The Must Know Checklist For DevOps & Site Reliability Engineers (Updated)

This list is not exhaustive but enumerates only technical basic, must-know skills, and some random thoughts. You may use them as a checklist to evaluate yourself or someone else or to prepare for your next DevOps/SRE job interviews. This list is opinionated.

Aymen El Amri
Sep 23, 2018 · 13 min read

Disclaimer: This work was done by both Sahil Sharma and myself. We already published the first version of it here (The Must Know Checklist For DevOps & Site Reliability Engineers). This article is an update of the latest one.


Disclaimer

This content is part of / inspired by one of our online courses/training. We are offering up to 80% OFF on these materials, during the Black Friday 2019.

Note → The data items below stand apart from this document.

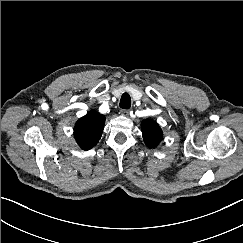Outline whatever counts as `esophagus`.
I'll use <instances>...</instances> for the list:
<instances>
[{
    "instance_id": "34e87169",
    "label": "esophagus",
    "mask_w": 243,
    "mask_h": 243,
    "mask_svg": "<svg viewBox=\"0 0 243 243\" xmlns=\"http://www.w3.org/2000/svg\"><path fill=\"white\" fill-rule=\"evenodd\" d=\"M120 113H121L123 116H128V115H129V110H127V109H122V110L120 111Z\"/></svg>"
}]
</instances>
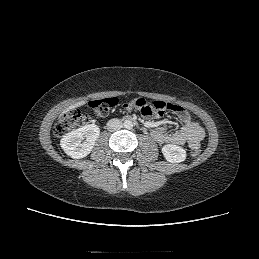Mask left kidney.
Listing matches in <instances>:
<instances>
[{
	"instance_id": "1",
	"label": "left kidney",
	"mask_w": 259,
	"mask_h": 259,
	"mask_svg": "<svg viewBox=\"0 0 259 259\" xmlns=\"http://www.w3.org/2000/svg\"><path fill=\"white\" fill-rule=\"evenodd\" d=\"M165 159L171 163H180L186 159V151L177 145L167 144L162 147Z\"/></svg>"
}]
</instances>
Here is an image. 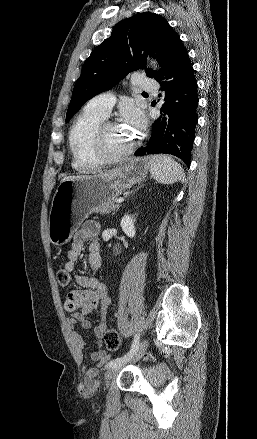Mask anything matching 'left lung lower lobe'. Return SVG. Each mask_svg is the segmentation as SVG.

You can receive your discount here.


We want to hear your feedback and suggestions about:

  • This list, obviously.
  • What kind of technologies would you like to learn? (please share it with us). We are going to launch a DevOps online academy and we want you to be our first contributor, so share your recommendation and don’t be shy!
  • Other stuff that we will be sharing with you in the future and we will be glad to hear your opinion and feedback about it!

In order to get in touch, please subscribe to one or more of our online communities, as it’s a good way to stay up to date and keep in touch with us as well as the community:

DevOpsLinks, a community of aspiring DevOps professionals and practitioners from all over the world.

Shipped, a community focused on technologies like serverless computing and FaaS and other interesting topics.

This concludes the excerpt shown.